With markets vulnerable to both a rates shock and a growth shock, simply allocating 40 per cent to bonds - or more correctly to rates - no longer offers the same level of protection to equities and is therefore less useful as a portfolio tool.David Storm

“We know people don't like change, we know people anchor all the behavioural biases, so it is difficult for them to change. 

“But what we’re really saying is ‘okay, it's difficult to change, but why don't you just diversify some of your portfolio for starters.’”

However, in the face of repeated warnings about 60/40 portfolios, the performance of some of the traditional mainstays remains reasonable.

Many intermediaries still use Vanguard’s LifeStrategy portfolios as a one-stop solution for certain clients. Year to date, the Vanguard LifeStrategy 60 per cent Equity fund is broadly in line with the IA Mixed Investment 40-85 per cent Shares average.

David Storm, chief investment officer at RBC Wealth Management, said there has also been an expansion in the number of portfolio tools over the past few years to help meet investors’ different objectives.

“There’s a clear evolution towards portfolio risk allocation as opposed to asset allocation, which is a more comprehensive and flexible approach to managing the risk in portfolios,” he said. 

“With markets vulnerable to both a rates shock and a growth shock, simply allocating 40 per cent to bonds - or more correctly to rates - no longer offers the same level of protection to equities and is therefore less useful as a portfolio tool.”

To counter this, he said, there are many other instruments available, with the most obvious being the use of put options for downside protection. 

“However, just like fixed income rates exposure, it’s not something you want to hold at all times, rather puts are just one tool that can be used at different stages in the market cycle to help manage total portfolio risk.”

However, not everyone is sold on this new line of thinking.

Roger Webb, investment director at Abrdn, said when rates are at current levels everything looks expensive, although credit still offers a real return or real yield.

He added that because some find it quite difficult to justify government bond investment, he is now seeing a higher demand from [adviser] clients for more flexible products that can move the risk dial up and down, to ensure they’re not exposing clients to any downside risks.

“Several years ago the majority [of the 40 per cent bond allocation] would have found its way into eight-year duration, investment grade corporate bonds, and those are great through most parts of the cycle because the spread component of investment grade tends to work in an opposite direction to the government yield component,” he said.

“So you tend to get the offsetting returns... until it all goes wrong and government bond yields rise.”

He mentioned strategic bond funds as becoming increasingly popular, as well as bond funds that aren’t tied to an index benchmark.

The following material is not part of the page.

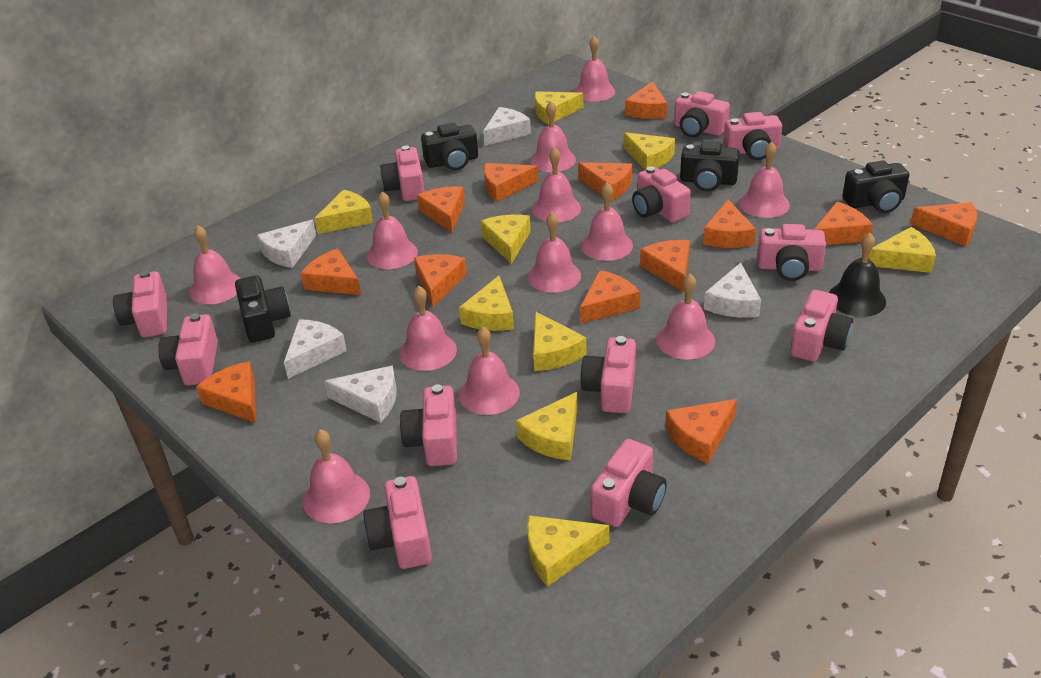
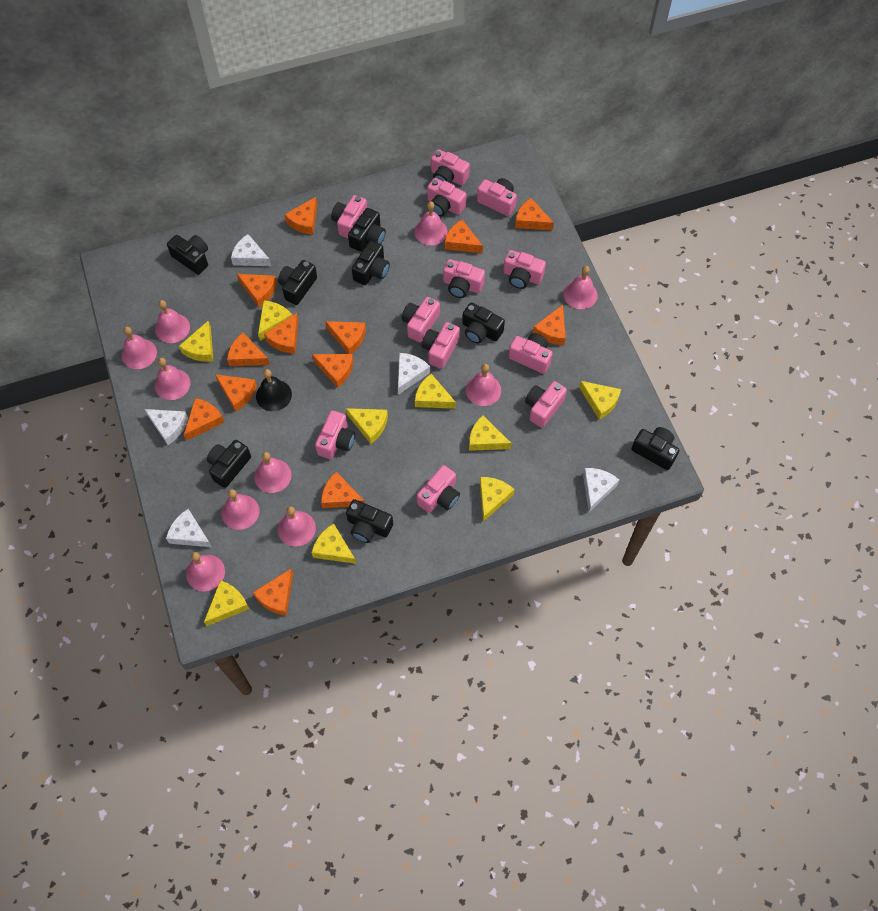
black camera: [235,275,291,342] [421,123,478,170] [680,141,740,191] [842,160,909,213] = 4 -> [167,235,208,275] [207,440,251,488] [278,260,317,305] [346,499,393,543] [348,208,386,252] [352,241,390,285] [462,303,505,344] [631,427,679,470] = 8
pink bell: [189,225,241,304] [303,429,370,523] [367,191,418,269] [399,286,457,371] [459,327,520,415] [528,212,581,293] [530,101,576,172] [532,147,581,222] [574,36,615,102] [581,182,633,261] [656,274,715,360] [739,141,790,218] = 12 -> [122,326,157,369] [155,300,190,343] [155,358,190,400] [186,552,225,591] [222,489,259,530] [254,452,292,493] [278,506,316,547] [414,201,448,245] [466,364,501,406] [563,266,598,309] = 10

“Over the last five or six years we’ve seen a growth [in popularity] of short duration funds, private credit, and in funds that offer floating rate type solutions.”

Richard Ellis, financial planner at Ellis Davies, said everything in a portfolio must always be questioned.

“Our view is that everything you have in a portfolio, you have to question what is that there for,” he said. 

“Arguably the role of bonds in a portfolio has always been to dampen volatility, and to protect you when markets go about their business. 

“Our view is that actually, that hasn’t changed.”

He added markets will invariably turn once again in future.

“When they do, everyone will say ‘thank goodness we had bonds or cash in the portfolio’ and everyone who has run away from bonds and held something else will say ‘blimey, we should have just held some things that were not correlated to equities."